赵旻召集自己臣属秘议一番后,其人冷冷道。

“若赵公赞心存忠义,我自当善待其人,便是其人有意割据巴东,我亦可默许;然则,若其人…”

于禁、庞德二人同时抱拳。

“主公放心,某等必尽力保益州安定!”

在汉末丧乱的大环境之下,诸侯暗怀野心、士大夫家族化、郡国本位化皆已变成常态。

诸君如有兴趣,可读一读卫广来先生的大作《汉魏晋皇权嬗代》。

此书对于汉末三国魏晋,研究深度远甚于那个可耻的历史虚无主义者。

赵旻麾下,此刻臧霸、陈登实际上便与割据无异。

历史上,陈登便因此英年早逝,而臧霸则被迫将家眷送到曹操在邺城的丞相幕府,充任人质。

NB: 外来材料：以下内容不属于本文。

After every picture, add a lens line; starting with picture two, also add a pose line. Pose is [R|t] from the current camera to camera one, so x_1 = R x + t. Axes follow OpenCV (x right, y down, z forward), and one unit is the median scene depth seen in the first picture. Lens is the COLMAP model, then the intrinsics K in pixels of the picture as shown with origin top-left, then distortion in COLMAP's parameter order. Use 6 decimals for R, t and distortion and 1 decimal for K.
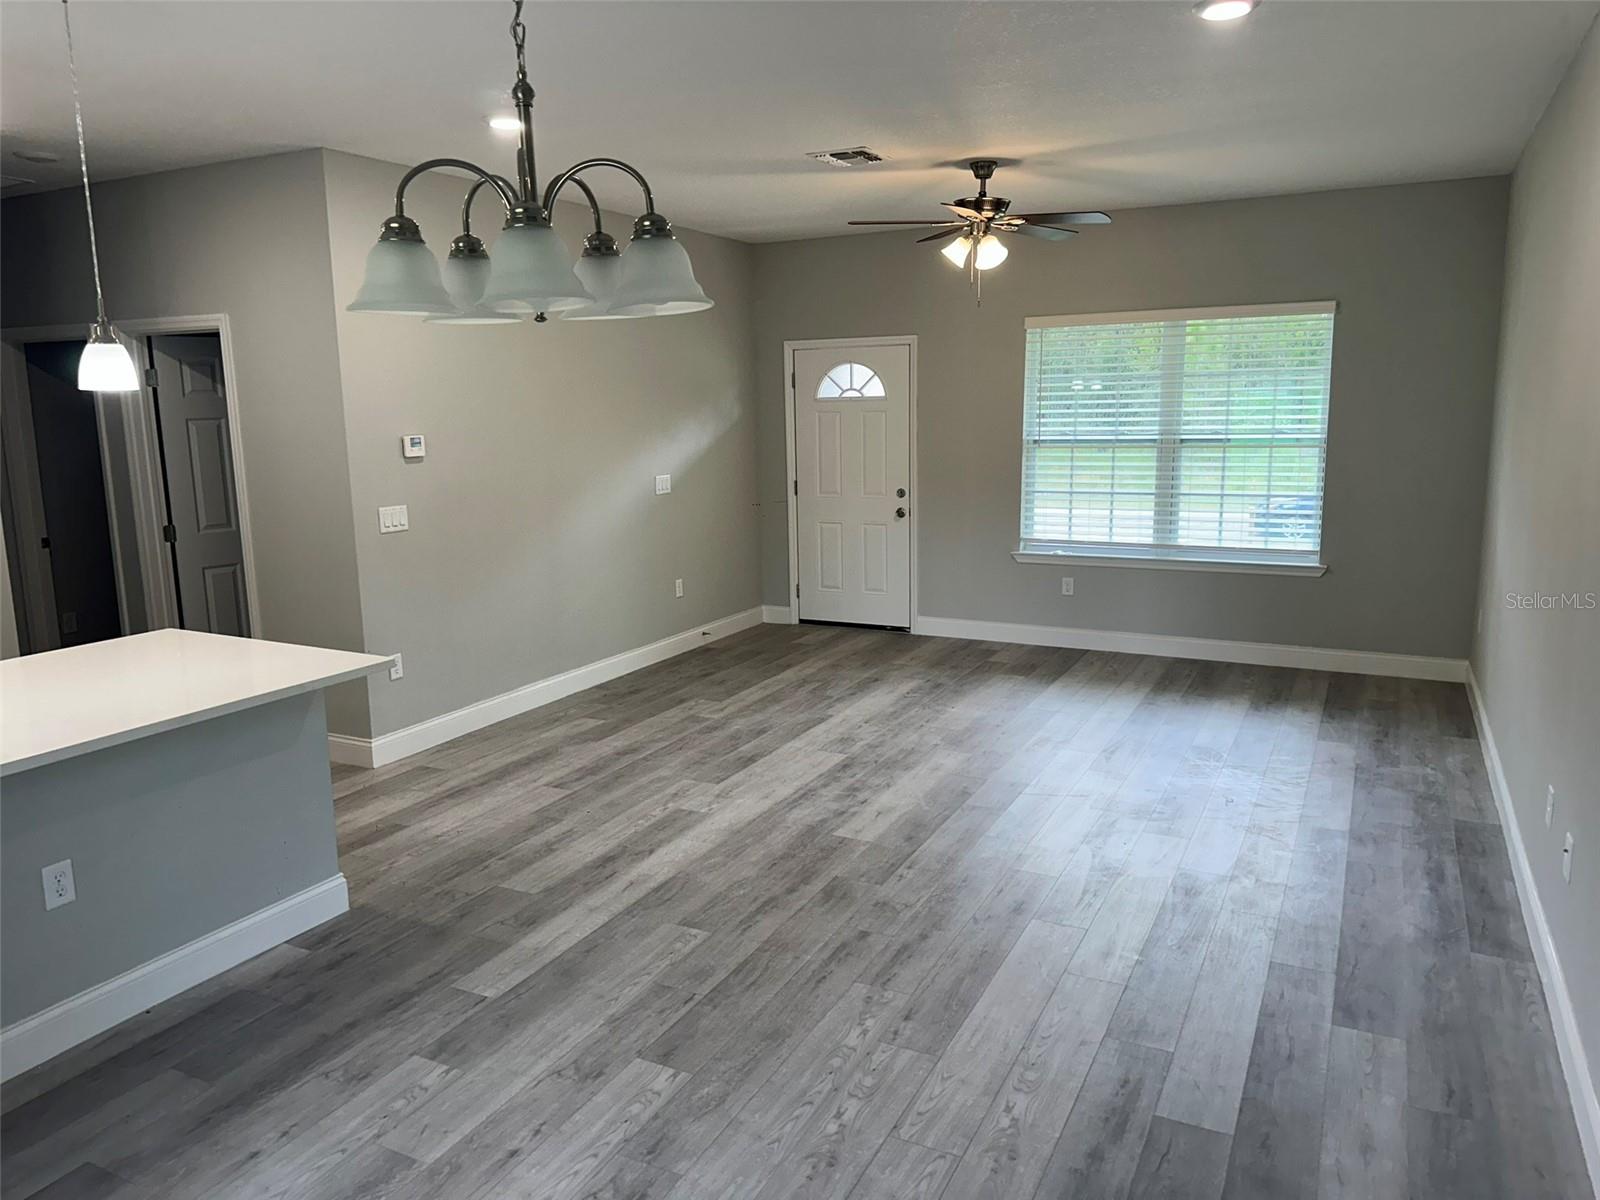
lens RADIAL K [[1125.6, 0, 812.9], [0, 1125.6, 599.2], [0, 0, 1]] dist [0.088193, -0.099736]
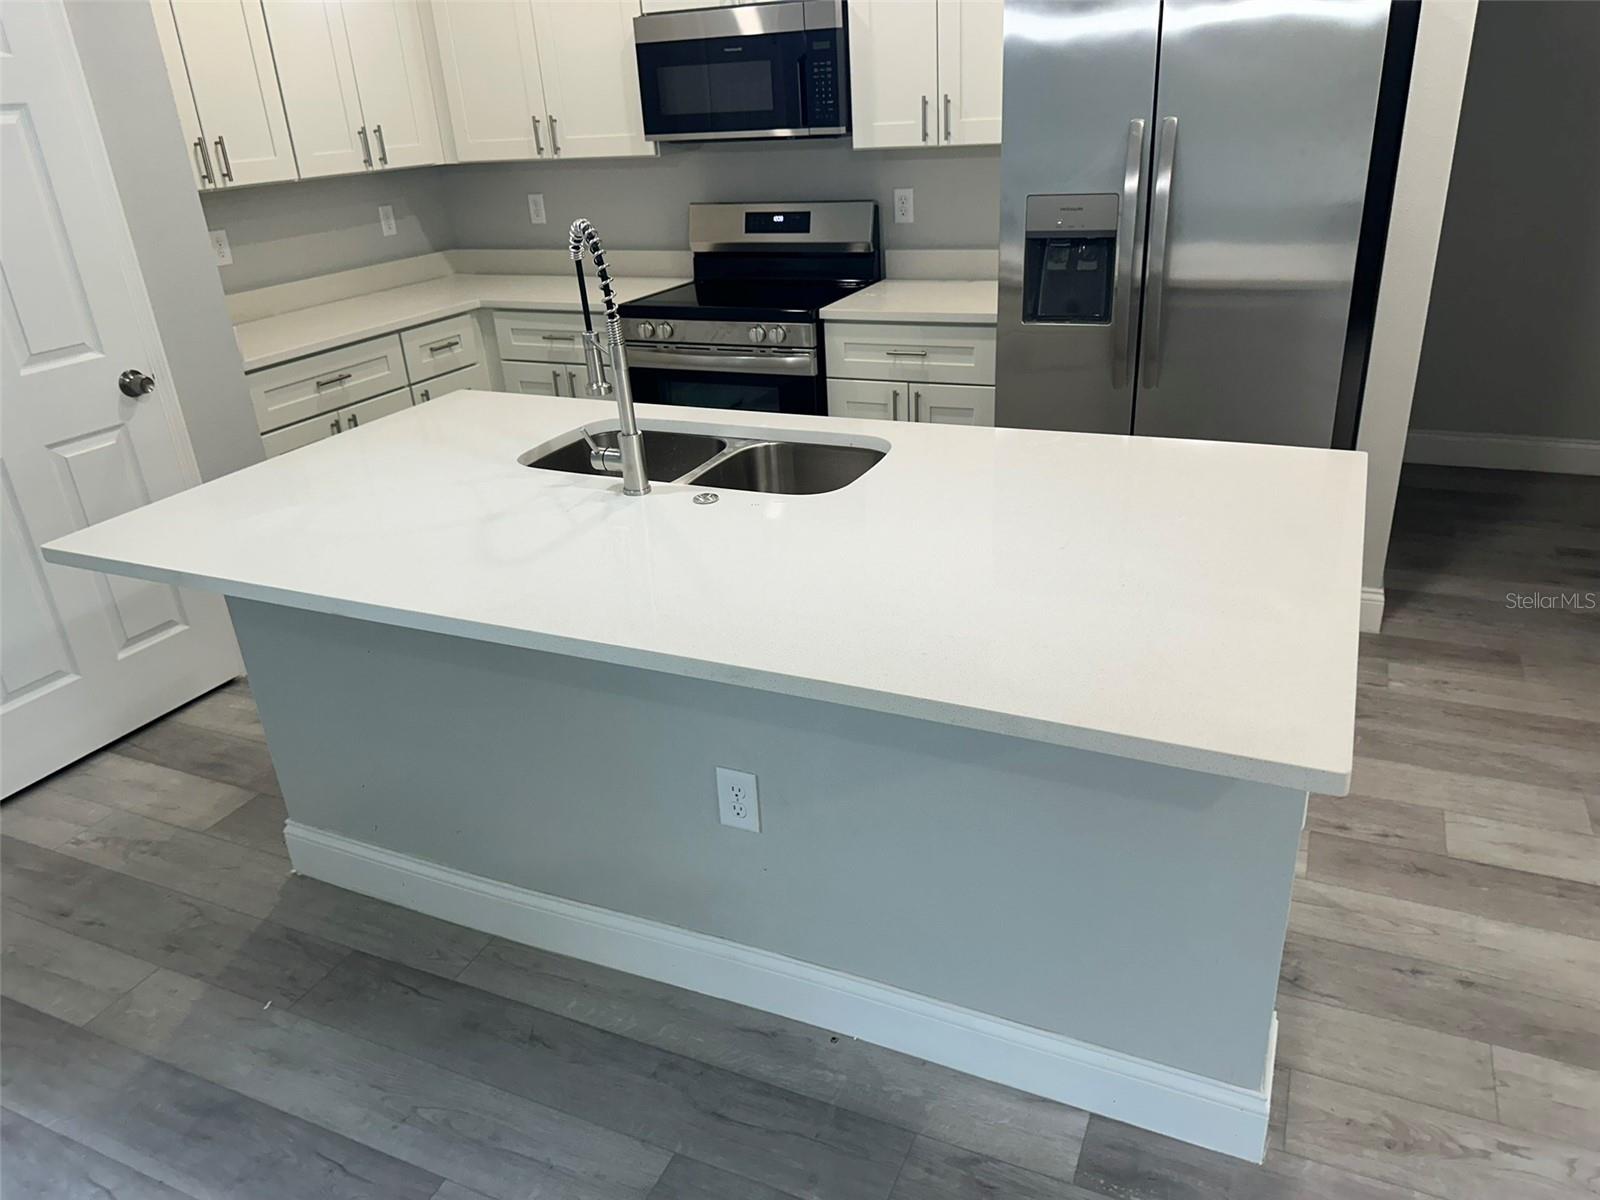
lens RADIAL K [[1128.2, 0, 800.0], [0, 1128.2, 600.0], [0, 0, 1]] dist [0.086711, -0.108381]
pose [[0.036397, 0.426663, -0.903678, -0.082737], [-0.126186, 0.899001, 0.419373, -0.093414], [0.991339, 0.098767, 0.086560, 0.683550]]
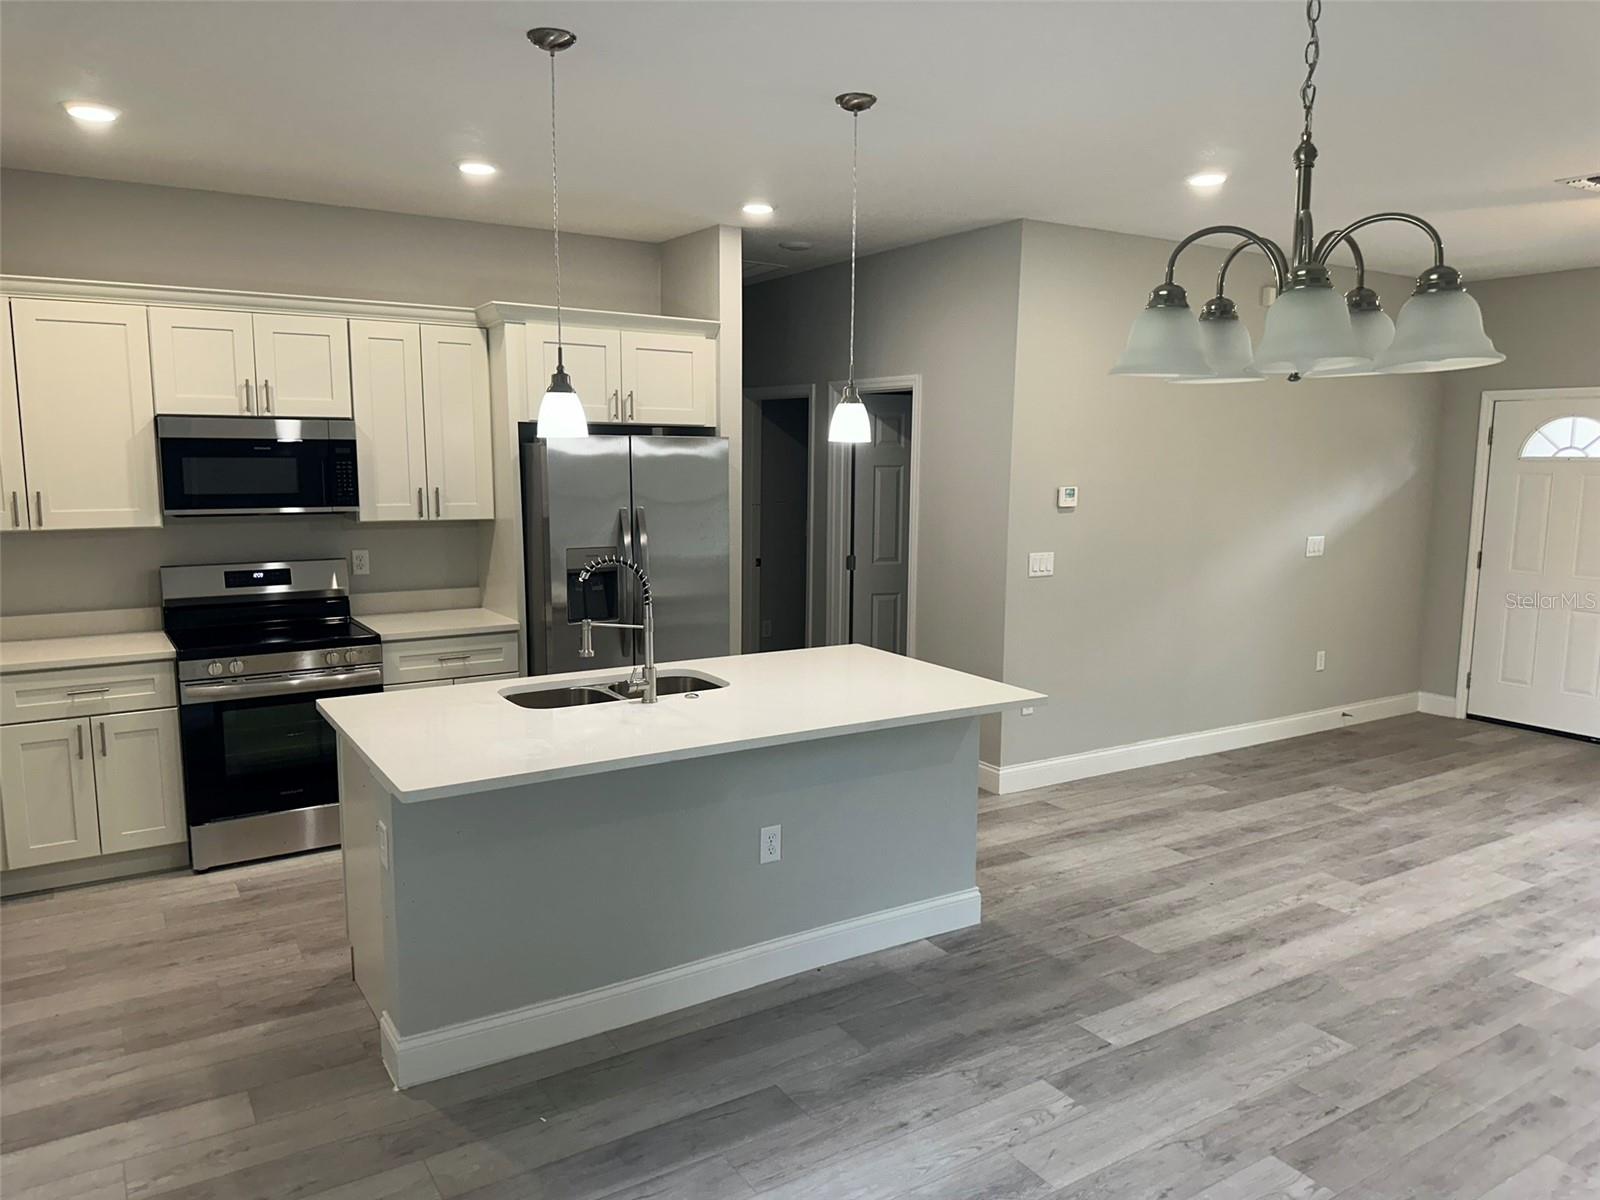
lens RADIAL K [[1135.6, 0, 794.4], [0, 1135.6, 612.3], [0, 0, 1]] dist [0.080278, -0.102927]
pose [[0.857036, 0.097232, -0.506000, -0.035343], [-0.113970, 0.993482, -0.002131, 0.003105], [0.502494, 0.059495, 0.862531, -0.028658]]
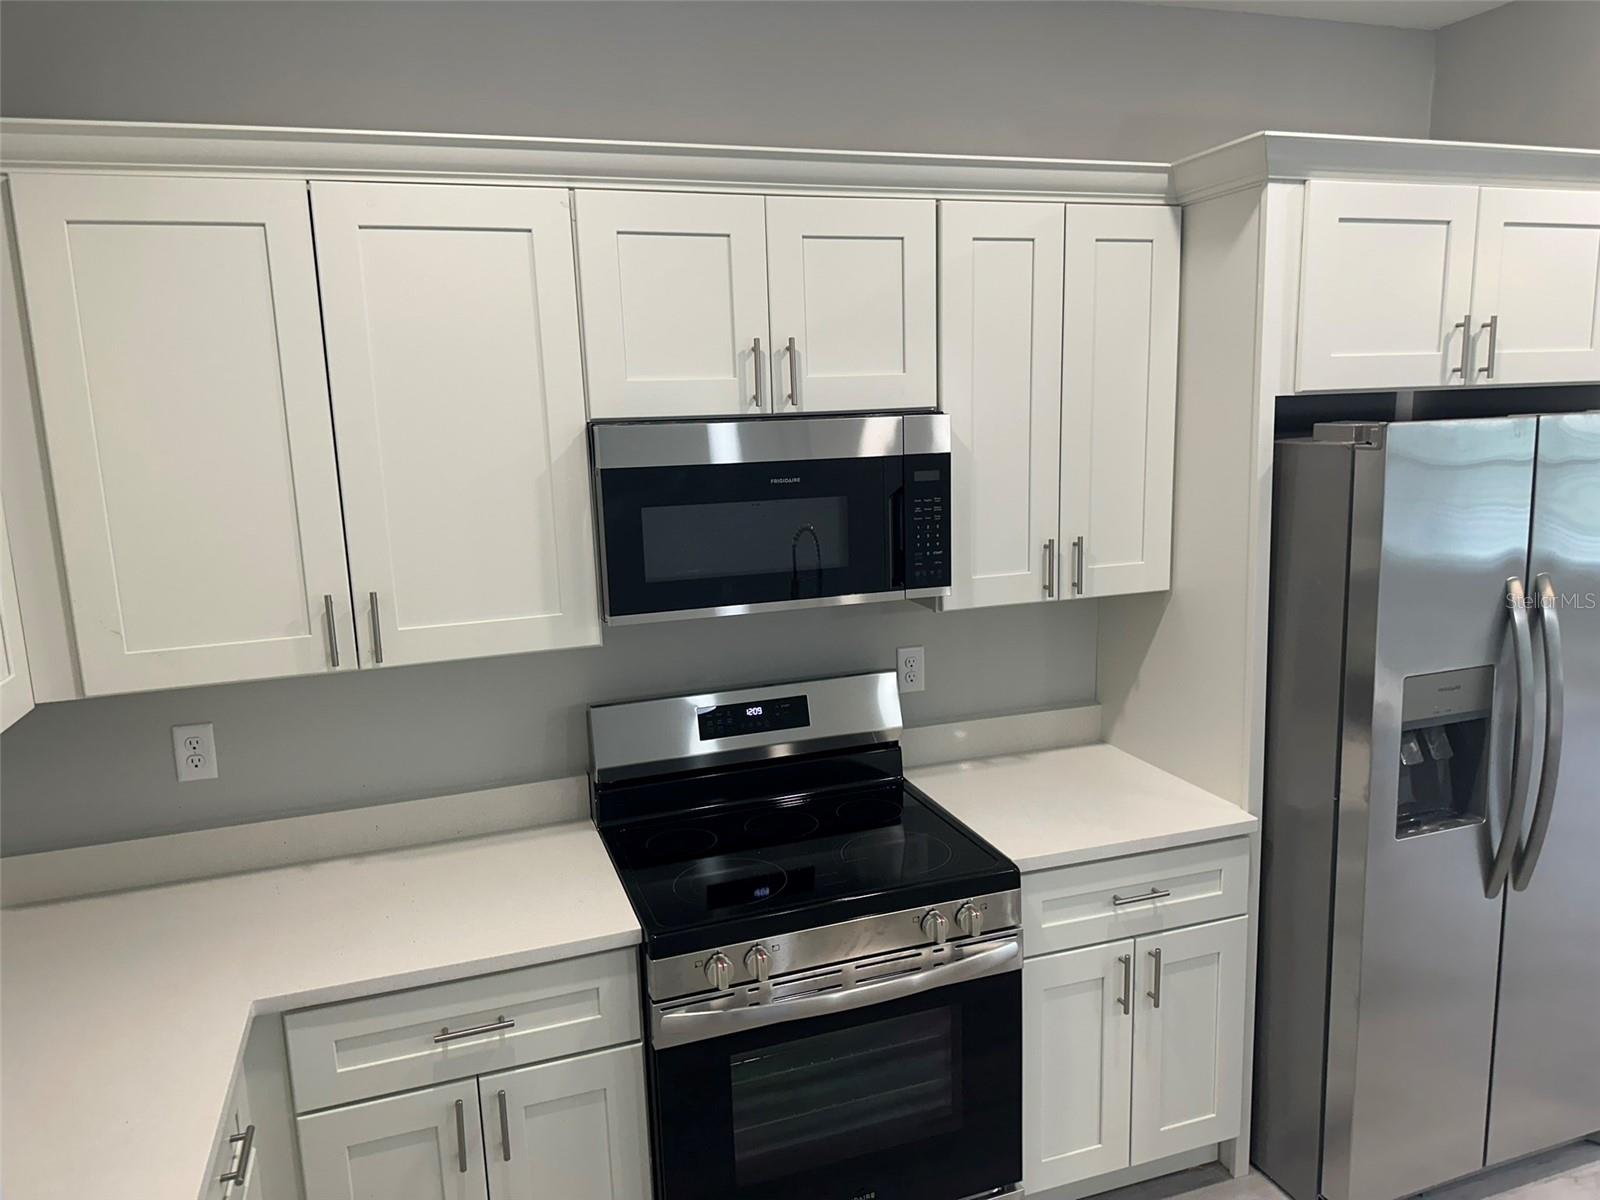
lens RADIAL K [[1128.6, 0, 821.7], [0, 1128.6, 607.1], [0, 0, 1]] dist [0.075124, -0.107431]
pose [[0.718724, 0.127763, -0.683457, -0.675934], [-0.109098, 0.991519, 0.070623, -0.078984], [0.686683, 0.023805, 0.726567, 0.292784]]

赵旻不同于猜忌多疑的曹操,其人可以容忍麾下臣属如此,但前提必须是尊汉、无反心,且善待百姓。

臧霸和陈登皆无任何问题。

如今,赵旻也准备如此试探赵韪。

若赵韪这个老狐狸无异议,赵旻便可以默许其人实际割据巴东。

否则,赵旻绝对不介意给赵韪一个痛快。

益州如今百废待兴,赵旻绝不容许有任何隐患;

何况赵旻也清楚,步骘不一定能斗过在益州根深蒂固的老狐狸赵韪。

就是因为赵旻不放心赵韪,所以前者才会亲自赶来成都。

招揽东州人,反倒是赵旻的次要目的。

当然,结果证明,赵旻不虚此行。

张任、严颜归降,只是早晚之事。

这二人的能力,不比徐晃、乐进逊色多少。

赵旻站起身送客。

“明日我授课非首要目的,我之本意为,借此机会与益州士人拉近距离,便于卫府当前治理益州、后期实施新政也。

请诸公牢记,吾辈任重而道远!”

言罢,赵旻向自己臣属深深一揖。

众人忙不迭深深一揖还礼。

“请主公勿忧,某等敢不为皇汉肝脑涂地?”

随着赵旻这深深一揖,其人大汉忠臣的人设,愈发变得牢不可破。

翌日卯时,卫府众人齐聚于益州牧衙署大堂,用过养卒送来之饭食后,众人便赶往位于成都外城的官学,准备授课之事。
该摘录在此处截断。